- **課題の指示**:
A) Umami Martについての本文で、YokoさんがKayokoさんと執筆している本のタイトルは何ですか？
B) Umami Martについての本文で、Yokoさんは日本酒の本を書く理由として何を挙げていますか？1〜3文で説明してください。

- **本文**:
──────────────────────────────

2022年に創業10周年を迎えた[Umami Mart]。1時間程の滞在の間に次々にお客さんが訪れ、中には「自宅用」として10本程日本酒を購入していく人も。[Umami Mart]の存在が、日本酒を食中酒の選択肢の一つとして、人々の生活に浸透させていることがよく分かる。

最後に、これから挑戦したいことをYokoさんに尋ねた。

「今、Kayokoと二人で日本酒についての本を執筆しており、来春に出版する予定です。『Everyday Sake』というタイトルで、選び方や提供方法など日本酒を楽しむためのガイドとなる、実践的な内容にしようと思っています。まだ多くのアメリカ人が日本酒についてよく知りません。この本がアメリカ人はもちろん、世界中の人にとって、日本酒に対する様々な視点を提供するきっかけになればと思っています。いつか日本語に翻訳して出版することが私の夢です」

ひとつのブログから始まったYokoさんの情熱はオンラインストアと店舗を経て、本として形になろうとしている。[Umami Mart]がオークランドの街で日本酒文化を根付かせたように、今度はその本が世界中の人に日本酒の魅力を伝えるきっかけとなるはずだ。

──────────────────────────────

- **データ欄**:
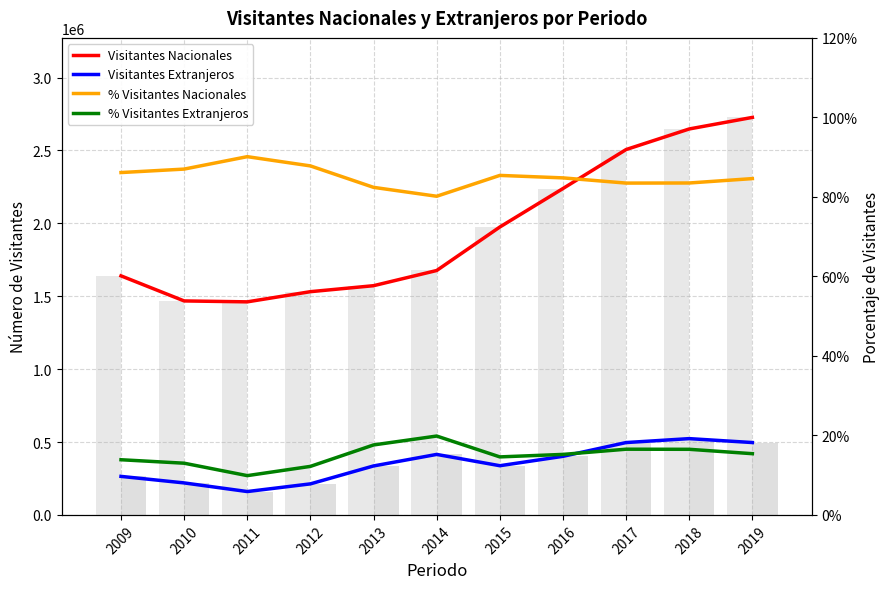

The value of Visitantes Nacionales at 2018 is 3563463.4. True or false?

False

──────────────────────────────

- **解答例**:
A) 『Everyday Sake』です。

B) まだ多くのアメリカ人が日本酒についてよく知らないからです。この本がアメリカ人はもちろん世界中の人にとって、日本酒に対する様々な視点を得るきっかけになればと考えています。